** THE PROBLEM **
Reproduce every line of the source text in the data excerpts below verbatim, leaving out the pictures.

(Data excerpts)
•••

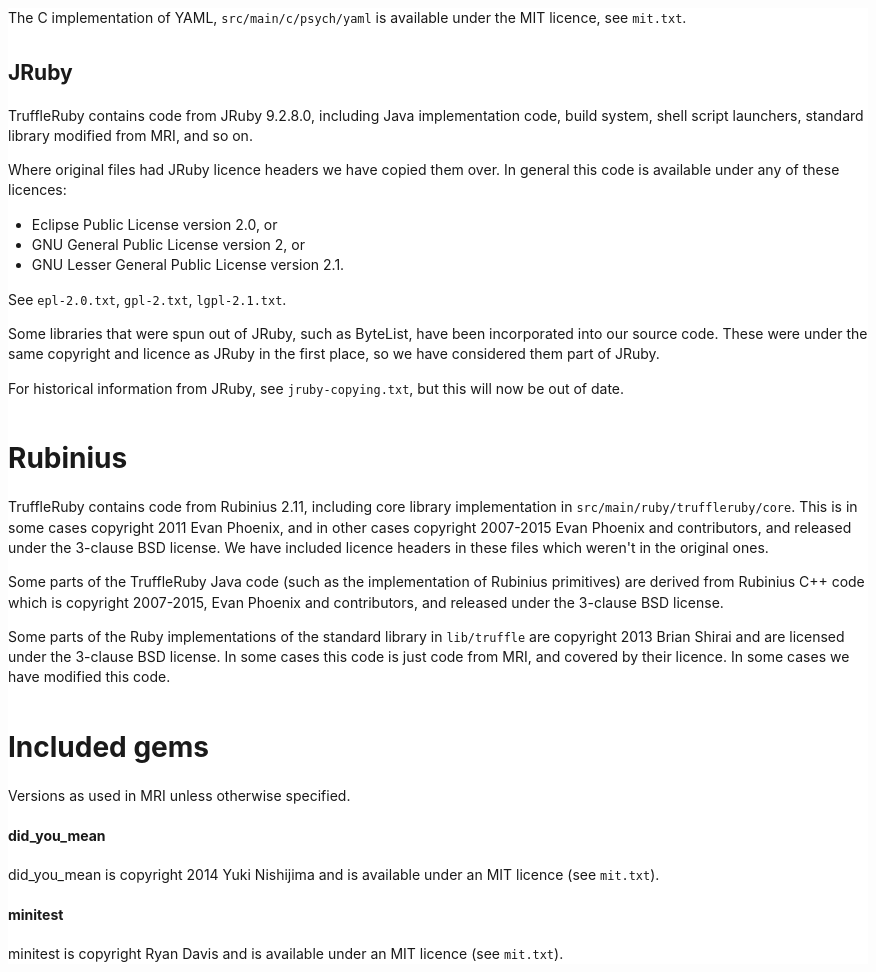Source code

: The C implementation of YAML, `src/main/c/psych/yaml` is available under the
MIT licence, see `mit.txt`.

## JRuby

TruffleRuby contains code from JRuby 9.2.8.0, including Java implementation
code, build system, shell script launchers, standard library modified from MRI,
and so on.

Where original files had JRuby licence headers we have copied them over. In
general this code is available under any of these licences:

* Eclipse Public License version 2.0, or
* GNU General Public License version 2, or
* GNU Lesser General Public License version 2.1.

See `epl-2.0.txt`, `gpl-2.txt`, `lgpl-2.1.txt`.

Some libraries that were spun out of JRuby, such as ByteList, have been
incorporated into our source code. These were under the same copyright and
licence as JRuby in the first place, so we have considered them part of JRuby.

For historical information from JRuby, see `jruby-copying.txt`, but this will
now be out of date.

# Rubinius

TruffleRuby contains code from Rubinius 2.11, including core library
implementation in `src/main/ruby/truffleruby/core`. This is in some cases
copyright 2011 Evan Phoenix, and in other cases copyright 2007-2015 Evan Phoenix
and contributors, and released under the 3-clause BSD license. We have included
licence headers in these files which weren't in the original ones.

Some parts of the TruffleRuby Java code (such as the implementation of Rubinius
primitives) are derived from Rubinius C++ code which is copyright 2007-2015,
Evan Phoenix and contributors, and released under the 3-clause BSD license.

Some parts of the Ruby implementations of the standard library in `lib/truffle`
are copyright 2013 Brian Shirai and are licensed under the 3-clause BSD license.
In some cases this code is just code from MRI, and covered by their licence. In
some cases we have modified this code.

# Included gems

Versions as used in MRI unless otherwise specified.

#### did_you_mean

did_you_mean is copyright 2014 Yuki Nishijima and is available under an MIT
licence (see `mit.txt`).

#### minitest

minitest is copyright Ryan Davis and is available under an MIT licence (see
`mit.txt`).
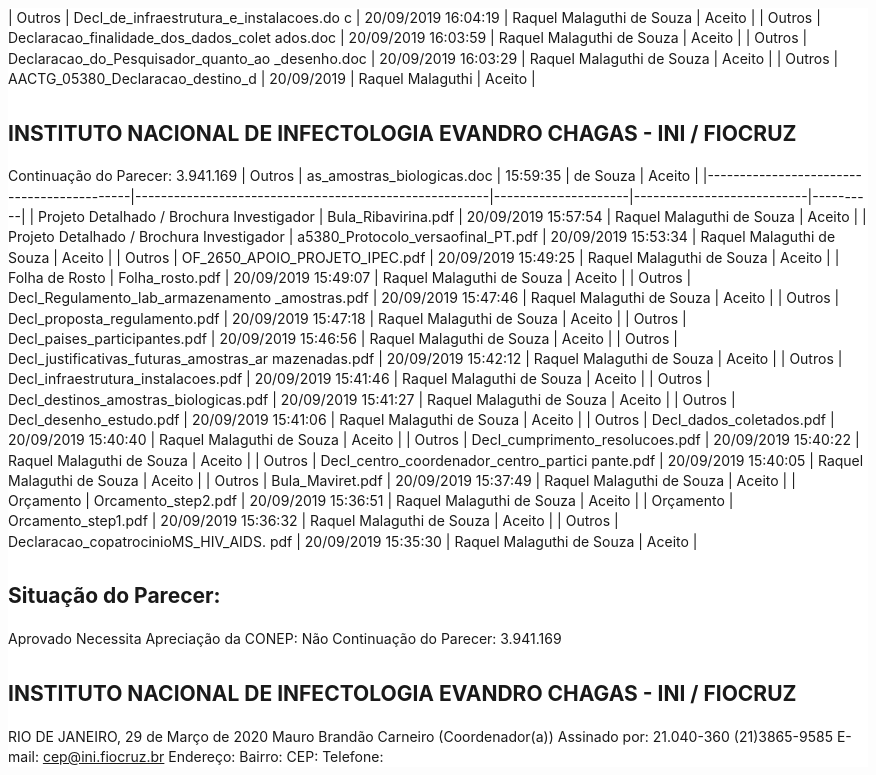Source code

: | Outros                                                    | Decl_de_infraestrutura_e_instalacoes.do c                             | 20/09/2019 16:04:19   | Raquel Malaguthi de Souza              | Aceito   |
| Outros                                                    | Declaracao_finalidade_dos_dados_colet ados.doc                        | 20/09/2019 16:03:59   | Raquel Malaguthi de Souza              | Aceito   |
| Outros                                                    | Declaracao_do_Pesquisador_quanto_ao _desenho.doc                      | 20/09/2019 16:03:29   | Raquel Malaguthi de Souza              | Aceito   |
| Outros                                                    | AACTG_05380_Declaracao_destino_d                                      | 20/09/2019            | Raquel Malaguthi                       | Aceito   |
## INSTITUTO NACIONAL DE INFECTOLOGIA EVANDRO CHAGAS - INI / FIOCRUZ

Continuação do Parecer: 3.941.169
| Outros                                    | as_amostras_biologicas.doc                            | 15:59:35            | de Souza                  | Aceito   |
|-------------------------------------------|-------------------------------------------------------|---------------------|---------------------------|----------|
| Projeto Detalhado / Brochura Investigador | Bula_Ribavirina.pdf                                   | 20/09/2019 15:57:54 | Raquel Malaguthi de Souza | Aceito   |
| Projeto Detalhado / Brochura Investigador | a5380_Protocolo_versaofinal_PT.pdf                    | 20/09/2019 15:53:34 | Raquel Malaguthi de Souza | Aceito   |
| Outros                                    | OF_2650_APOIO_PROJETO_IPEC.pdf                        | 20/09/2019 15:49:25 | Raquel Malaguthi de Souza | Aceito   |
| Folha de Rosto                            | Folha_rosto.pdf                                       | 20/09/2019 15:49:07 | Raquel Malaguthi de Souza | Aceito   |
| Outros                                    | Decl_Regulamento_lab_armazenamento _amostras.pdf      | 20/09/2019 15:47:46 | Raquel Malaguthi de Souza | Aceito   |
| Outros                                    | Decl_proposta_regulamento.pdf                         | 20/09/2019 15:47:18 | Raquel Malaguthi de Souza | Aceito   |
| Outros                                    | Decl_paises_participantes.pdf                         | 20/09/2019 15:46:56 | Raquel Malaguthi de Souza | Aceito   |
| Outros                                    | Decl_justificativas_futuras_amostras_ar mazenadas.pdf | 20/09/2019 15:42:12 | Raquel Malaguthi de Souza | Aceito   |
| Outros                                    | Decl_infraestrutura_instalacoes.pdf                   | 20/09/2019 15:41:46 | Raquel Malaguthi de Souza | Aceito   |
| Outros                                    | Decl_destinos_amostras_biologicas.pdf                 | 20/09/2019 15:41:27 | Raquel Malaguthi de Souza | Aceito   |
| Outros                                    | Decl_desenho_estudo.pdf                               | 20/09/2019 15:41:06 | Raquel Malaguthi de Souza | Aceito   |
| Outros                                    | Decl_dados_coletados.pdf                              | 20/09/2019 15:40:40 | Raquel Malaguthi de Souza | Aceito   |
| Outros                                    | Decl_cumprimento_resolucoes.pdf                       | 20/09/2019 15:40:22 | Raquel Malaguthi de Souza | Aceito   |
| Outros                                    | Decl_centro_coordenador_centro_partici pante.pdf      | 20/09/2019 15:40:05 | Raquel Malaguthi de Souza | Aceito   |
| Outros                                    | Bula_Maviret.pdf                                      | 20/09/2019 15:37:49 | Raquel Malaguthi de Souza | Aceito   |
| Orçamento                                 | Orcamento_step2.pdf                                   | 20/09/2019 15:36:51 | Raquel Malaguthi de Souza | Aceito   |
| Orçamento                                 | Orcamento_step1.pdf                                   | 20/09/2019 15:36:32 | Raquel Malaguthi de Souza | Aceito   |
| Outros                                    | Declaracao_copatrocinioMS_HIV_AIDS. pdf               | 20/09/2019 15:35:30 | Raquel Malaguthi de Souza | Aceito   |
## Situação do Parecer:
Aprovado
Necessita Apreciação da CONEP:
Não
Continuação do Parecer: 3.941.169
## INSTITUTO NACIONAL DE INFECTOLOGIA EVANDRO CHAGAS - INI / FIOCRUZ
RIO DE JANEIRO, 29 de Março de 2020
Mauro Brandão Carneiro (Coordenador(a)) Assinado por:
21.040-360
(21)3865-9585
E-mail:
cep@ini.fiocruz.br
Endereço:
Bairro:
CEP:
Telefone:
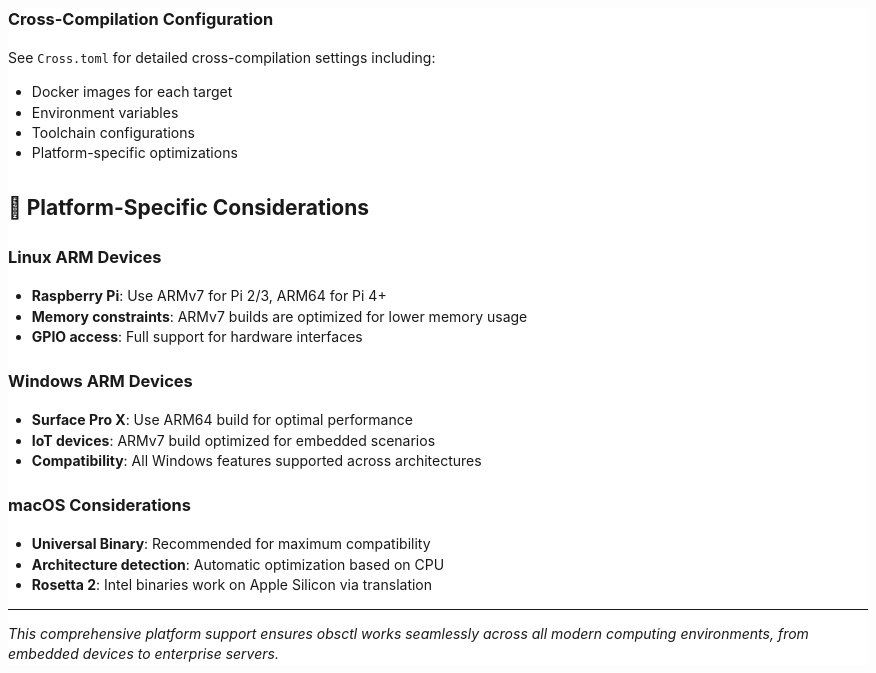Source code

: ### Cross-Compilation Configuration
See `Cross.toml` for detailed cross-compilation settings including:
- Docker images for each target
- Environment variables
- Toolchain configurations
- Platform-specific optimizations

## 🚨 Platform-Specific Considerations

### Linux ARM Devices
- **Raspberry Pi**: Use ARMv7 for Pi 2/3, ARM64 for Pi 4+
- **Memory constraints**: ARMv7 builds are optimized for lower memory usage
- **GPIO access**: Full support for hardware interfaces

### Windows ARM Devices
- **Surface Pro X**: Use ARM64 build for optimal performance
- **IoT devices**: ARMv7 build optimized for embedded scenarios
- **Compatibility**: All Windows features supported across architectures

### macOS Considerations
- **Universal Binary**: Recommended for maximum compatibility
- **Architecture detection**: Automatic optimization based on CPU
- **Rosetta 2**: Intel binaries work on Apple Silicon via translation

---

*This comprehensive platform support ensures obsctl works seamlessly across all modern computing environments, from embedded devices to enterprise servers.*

•••

** ANSWER TO THIS TASK **
Source code

: The C implementation of YAML, `src/main/c/psych/yaml` is available under the
MIT licence, see `mit.txt`.

## JRuby

TruffleRuby contains code from JRuby 9.2.8.0, including Java implementation
code, build system, shell script launchers, standard library modified from MRI,
and so on.

Where original files had JRuby licence headers we have copied them over. In
general this code is available under any of these licences:

* Eclipse Public License version 2.0, or
* GNU General Public License version 2, or
* GNU Lesser General Public License version 2.1.

See `epl-2.0.txt`, `gpl-2.txt`, `lgpl-2.1.txt`.

Some libraries that were spun out of JRuby, such as ByteList, have been
incorporated into our source code. These were under the same copyright and
licence as JRuby in the first place, so we have considered them part of JRuby.

For historical information from JRuby, see `jruby-copying.txt`, but this will
now be out of date.

# Rubinius

TruffleRuby contains code from Rubinius 2.11, including core library
implementation in `src/main/ruby/truffleruby/core`. This is in some cases
copyright 2011 Evan Phoenix, and in other cases copyright 2007-2015 Evan Phoenix
and contributors, and released under the 3-clause BSD license. We have included
licence headers in these files which weren't in the original ones.

Some parts of the TruffleRuby Java code (such as the implementation of Rubinius
primitives) are derived from Rubinius C++ code which is copyright 2007-2015,
Evan Phoenix and contributors, and released under the 3-clause BSD license.

Some parts of the Ruby implementations of the standard library in `lib/truffle`
are copyright 2013 Brian Shirai and are licensed under the 3-clause BSD license.
In some cases this code is just code from MRI, and covered by their licence. In
some cases we have modified this code.

# Included gems

Versions as used in MRI unless otherwise specified.

#### did_you_mean

did_you_mean is copyright 2014 Yuki Nishijima and is available under an MIT
licence (see `mit.txt`).

#### minitest

minitest is copyright Ryan Davis and is available under an MIT licence (see
`mit.txt`).
Source code

: | Outros                                                    | Decl_de_infraestrutura_e_instalacoes.do c                             | 20/09/2019 16:04:19   | Raquel Malaguthi de Souza              | Aceito   |
| Outros                                                    | Declaracao_finalidade_dos_dados_colet ados.doc                        | 20/09/2019 16:03:59   | Raquel Malaguthi de Souza              | Aceito   |
| Outros                                                    | Declaracao_do_Pesquisador_quanto_ao _desenho.doc                      | 20/09/2019 16:03:29   | Raquel Malaguthi de Souza              | Aceito   |
| Outros                                                    | AACTG_05380_Declaracao_destino_d                                      | 20/09/2019            | Raquel Malaguthi                       | Aceito   |
## INSTITUTO NACIONAL DE INFECTOLOGIA EVANDRO CHAGAS - INI / FIOCRUZ

Continuação do Parecer: 3.941.169
| Outros                                    | as_amostras_biologicas.doc                            | 15:59:35            | de Souza                  | Aceito   |
|-------------------------------------------|-------------------------------------------------------|---------------------|---------------------------|----------|
| Projeto Detalhado / Brochura Investigador | Bula_Ribavirina.pdf                                   | 20/09/2019 15:57:54 | Raquel Malaguthi de Souza | Aceito   |
| Projeto Detalhado / Brochura Investigador | a5380_Protocolo_versaofinal_PT.pdf                    | 20/09/2019 15:53:34 | Raquel Malaguthi de Souza | Aceito   |
| Outros                                    | OF_2650_APOIO_PROJETO_IPEC.pdf                        | 20/09/2019 15:49:25 | Raquel Malaguthi de Souza | Aceito   |
| Folha de Rosto                            | Folha_rosto.pdf                                       | 20/09/2019 15:49:07 | Raquel Malaguthi de Souza | Aceito   |
| Outros                                    | Decl_Regulamento_lab_armazenamento _amostras.pdf      | 20/09/2019 15:47:46 | Raquel Malaguthi de Souza | Aceito   |
| Outros                                    | Decl_proposta_regulamento.pdf                         | 20/09/2019 15:47:18 | Raquel Malaguthi de Souza | Aceito   |
| Outros                                    | Decl_paises_participantes.pdf                         | 20/09/2019 15:46:56 | Raquel Malaguthi de Souza | Aceito   |
| Outros                                    | Decl_justificativas_futuras_amostras_ar mazenadas.pdf | 20/09/2019 15:42:12 | Raquel Malaguthi de Souza | Aceito   |
| Outros                                    | Decl_infraestrutura_instalacoes.pdf                   | 20/09/2019 15:41:46 | Raquel Malaguthi de Souza | Aceito   |
| Outros                                    | Decl_destinos_amostras_biologicas.pdf                 | 20/09/2019 15:41:27 | Raquel Malaguthi de Souza | Aceito   |
| Outros                                    | Decl_desenho_estudo.pdf                               | 20/09/2019 15:41:06 | Raquel Malaguthi de Souza | Aceito   |
| Outros                                    | Decl_dados_coletados.pdf                              | 20/09/2019 15:40:40 | Raquel Malaguthi de Souza | Aceito   |
| Outros                                    | Decl_cumprimento_resolucoes.pdf                       | 20/09/2019 15:40:22 | Raquel Malaguthi de Souza | Aceito   |
| Outros                                    | Decl_centro_coordenador_centro_partici pante.pdf      | 20/09/2019 15:40:05 | Raquel Malaguthi de Souza | Aceito   |
| Outros                                    | Bula_Maviret.pdf                                      | 20/09/2019 15:37:49 | Raquel Malaguthi de Souza | Aceito   |
| Orçamento                                 | Orcamento_step2.pdf                                   | 20/09/2019 15:36:51 | Raquel Malaguthi de Souza | Aceito   |
| Orçamento                                 | Orcamento_step1.pdf                                   | 20/09/2019 15:36:32 | Raquel Malaguthi de Souza | Aceito   |
| Outros                                    | Declaracao_copatrocinioMS_HIV_AIDS. pdf               | 20/09/2019 15:35:30 | Raquel Malaguthi de Souza | Aceito   |
## Situação do Parecer:
Aprovado
Necessita Apreciação da CONEP:
Não
Continuação do Parecer: 3.941.169
## INSTITUTO NACIONAL DE INFECTOLOGIA EVANDRO CHAGAS - INI / FIOCRUZ
RIO DE JANEIRO, 29 de Março de 2020
Mauro Brandão Carneiro (Coordenador(a)) Assinado por:
21.040-360
(21)3865-9585
E-mail:
cep@ini.fiocruz.br
Endereço:
Bairro:
CEP:
Telefone:
Source code

: ### Cross-Compilation Configuration
See `Cross.toml` for detailed cross-compilation settings including:
- Docker images for each target
- Environment variables
- Toolchain configurations
- Platform-specific optimizations

## 🚨 Platform-Specific Considerations

### Linux ARM Devices
- **Raspberry Pi**: Use ARMv7 for Pi 2/3, ARM64 for Pi 4+
- **Memory constraints**: ARMv7 builds are optimized for lower memory usage
- **GPIO access**: Full support for hardware interfaces

### Windows ARM Devices
- **Surface Pro X**: Use ARM64 build for optimal performance
- **IoT devices**: ARMv7 build optimized for embedded scenarios
- **Compatibility**: All Windows features supported across architectures

### macOS Considerations
- **Universal Binary**: Recommended for maximum compatibility
- **Architecture detection**: Automatic optimization based on CPU
- **Rosetta 2**: Intel binaries work on Apple Silicon via translation

---

*This comprehensive platform support ensures obsctl works seamlessly across all modern computing environments, from embedded devices to enterprise servers.*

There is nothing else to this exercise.